* TO DO *
Among the entries below, find all lines that include "world" and copy them.

* RECORDED INFORMATION *
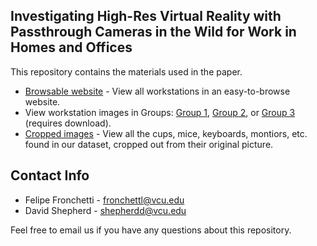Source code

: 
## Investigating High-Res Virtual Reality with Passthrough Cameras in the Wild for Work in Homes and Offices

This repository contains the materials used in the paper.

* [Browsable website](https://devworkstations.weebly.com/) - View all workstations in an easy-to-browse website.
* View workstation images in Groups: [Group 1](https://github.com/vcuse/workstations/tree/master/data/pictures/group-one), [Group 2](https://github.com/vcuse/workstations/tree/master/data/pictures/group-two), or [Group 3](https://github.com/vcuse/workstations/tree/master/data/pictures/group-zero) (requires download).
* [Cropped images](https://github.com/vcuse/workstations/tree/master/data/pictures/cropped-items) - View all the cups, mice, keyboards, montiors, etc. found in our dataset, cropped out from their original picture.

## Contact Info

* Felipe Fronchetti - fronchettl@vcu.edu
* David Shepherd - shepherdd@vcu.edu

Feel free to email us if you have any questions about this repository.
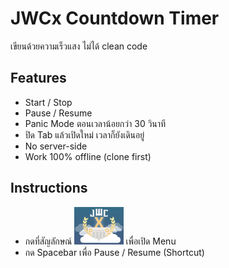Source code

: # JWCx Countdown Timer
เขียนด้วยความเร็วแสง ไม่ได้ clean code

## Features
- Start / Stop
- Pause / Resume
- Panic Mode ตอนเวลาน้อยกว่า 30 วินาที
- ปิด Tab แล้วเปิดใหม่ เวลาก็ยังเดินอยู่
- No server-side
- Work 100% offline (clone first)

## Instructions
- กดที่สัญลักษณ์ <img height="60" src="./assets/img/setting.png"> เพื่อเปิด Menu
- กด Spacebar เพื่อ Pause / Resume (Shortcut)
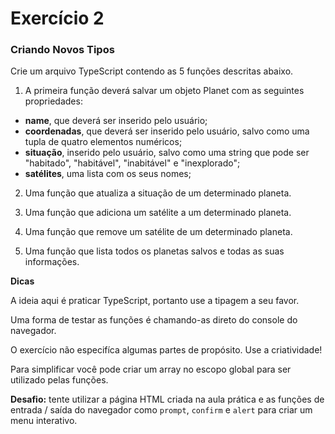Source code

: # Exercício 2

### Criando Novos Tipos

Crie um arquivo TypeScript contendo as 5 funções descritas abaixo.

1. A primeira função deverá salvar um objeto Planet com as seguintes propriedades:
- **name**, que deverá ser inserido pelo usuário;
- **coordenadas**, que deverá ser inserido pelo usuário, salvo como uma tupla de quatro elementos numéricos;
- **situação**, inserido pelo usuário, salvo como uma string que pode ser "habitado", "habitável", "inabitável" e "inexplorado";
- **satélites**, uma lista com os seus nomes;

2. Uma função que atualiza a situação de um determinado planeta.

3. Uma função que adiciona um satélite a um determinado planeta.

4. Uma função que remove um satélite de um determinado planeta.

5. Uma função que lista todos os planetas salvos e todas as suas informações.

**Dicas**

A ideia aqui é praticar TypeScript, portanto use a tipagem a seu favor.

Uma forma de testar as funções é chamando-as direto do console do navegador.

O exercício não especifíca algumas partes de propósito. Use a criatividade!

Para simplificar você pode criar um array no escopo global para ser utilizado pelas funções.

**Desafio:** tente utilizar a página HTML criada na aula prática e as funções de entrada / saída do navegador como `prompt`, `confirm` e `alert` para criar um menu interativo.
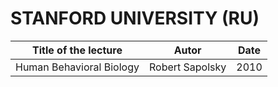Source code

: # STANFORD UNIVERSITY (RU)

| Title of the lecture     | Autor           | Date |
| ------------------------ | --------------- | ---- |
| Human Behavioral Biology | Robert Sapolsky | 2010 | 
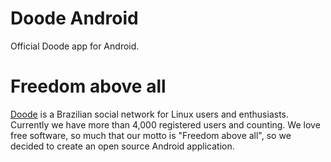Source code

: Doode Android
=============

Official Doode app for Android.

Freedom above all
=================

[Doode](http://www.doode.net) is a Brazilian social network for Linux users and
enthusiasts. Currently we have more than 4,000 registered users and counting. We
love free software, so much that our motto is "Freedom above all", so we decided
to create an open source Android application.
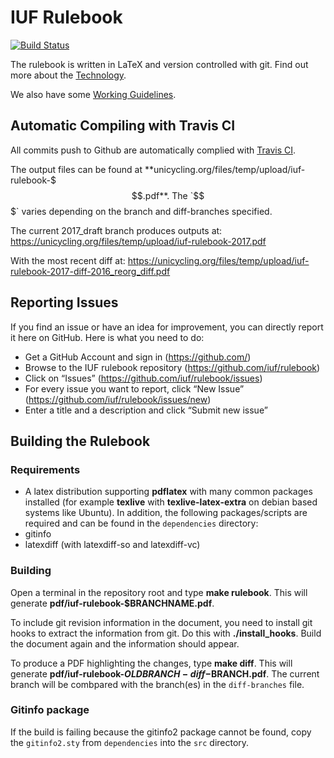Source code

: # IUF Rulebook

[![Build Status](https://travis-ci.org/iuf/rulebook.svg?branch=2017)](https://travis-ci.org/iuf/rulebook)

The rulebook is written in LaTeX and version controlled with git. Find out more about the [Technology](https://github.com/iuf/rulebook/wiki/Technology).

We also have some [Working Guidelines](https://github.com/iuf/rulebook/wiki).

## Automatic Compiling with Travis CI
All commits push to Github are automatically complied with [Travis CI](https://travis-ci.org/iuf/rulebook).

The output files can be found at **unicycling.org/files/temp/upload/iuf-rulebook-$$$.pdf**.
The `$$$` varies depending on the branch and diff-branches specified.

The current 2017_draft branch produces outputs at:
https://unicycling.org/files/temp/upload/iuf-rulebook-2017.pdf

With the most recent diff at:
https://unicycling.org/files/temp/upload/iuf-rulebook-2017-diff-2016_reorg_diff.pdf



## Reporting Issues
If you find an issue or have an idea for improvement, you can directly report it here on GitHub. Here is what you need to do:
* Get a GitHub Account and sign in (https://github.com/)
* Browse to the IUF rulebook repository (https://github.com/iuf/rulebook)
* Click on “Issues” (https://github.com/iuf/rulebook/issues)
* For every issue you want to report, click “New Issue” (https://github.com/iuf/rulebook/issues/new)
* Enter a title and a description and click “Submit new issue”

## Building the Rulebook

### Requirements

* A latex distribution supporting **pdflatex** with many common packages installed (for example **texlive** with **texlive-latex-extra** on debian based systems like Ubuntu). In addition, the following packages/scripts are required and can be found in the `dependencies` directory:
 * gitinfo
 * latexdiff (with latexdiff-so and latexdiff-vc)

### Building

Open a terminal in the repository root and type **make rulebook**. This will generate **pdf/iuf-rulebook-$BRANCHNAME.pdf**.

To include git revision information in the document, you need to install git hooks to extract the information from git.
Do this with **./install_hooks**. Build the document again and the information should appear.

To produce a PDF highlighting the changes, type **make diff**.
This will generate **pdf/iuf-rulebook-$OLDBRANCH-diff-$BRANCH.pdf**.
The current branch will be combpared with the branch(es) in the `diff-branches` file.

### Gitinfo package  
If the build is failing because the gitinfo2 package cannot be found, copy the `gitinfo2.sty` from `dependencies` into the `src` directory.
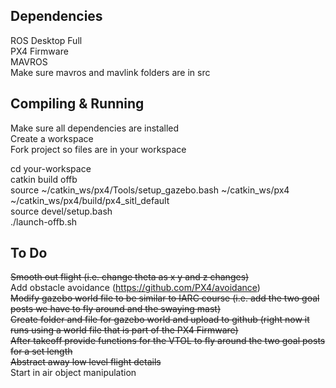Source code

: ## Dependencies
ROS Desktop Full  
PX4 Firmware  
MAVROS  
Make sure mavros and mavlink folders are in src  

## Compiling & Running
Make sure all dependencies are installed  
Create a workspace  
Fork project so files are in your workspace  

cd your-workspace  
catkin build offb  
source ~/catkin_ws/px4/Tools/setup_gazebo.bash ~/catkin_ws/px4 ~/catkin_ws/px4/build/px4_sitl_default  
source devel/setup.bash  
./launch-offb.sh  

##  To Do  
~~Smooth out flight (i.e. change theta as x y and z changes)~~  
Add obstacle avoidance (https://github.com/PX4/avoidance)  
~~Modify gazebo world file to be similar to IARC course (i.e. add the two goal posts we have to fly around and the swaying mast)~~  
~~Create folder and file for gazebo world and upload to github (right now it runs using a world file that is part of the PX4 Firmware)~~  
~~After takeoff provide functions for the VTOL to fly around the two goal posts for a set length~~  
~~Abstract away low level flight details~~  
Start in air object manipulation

* FINISHED EXERCISE *
~~Modify gazebo world file to be similar to IARC course (i.e. add the two goal posts we have to fly around and the swaying mast)~~  
~~Create folder and file for gazebo world and upload to github (right now it runs using a world file that is part of the PX4 Firmware)~~  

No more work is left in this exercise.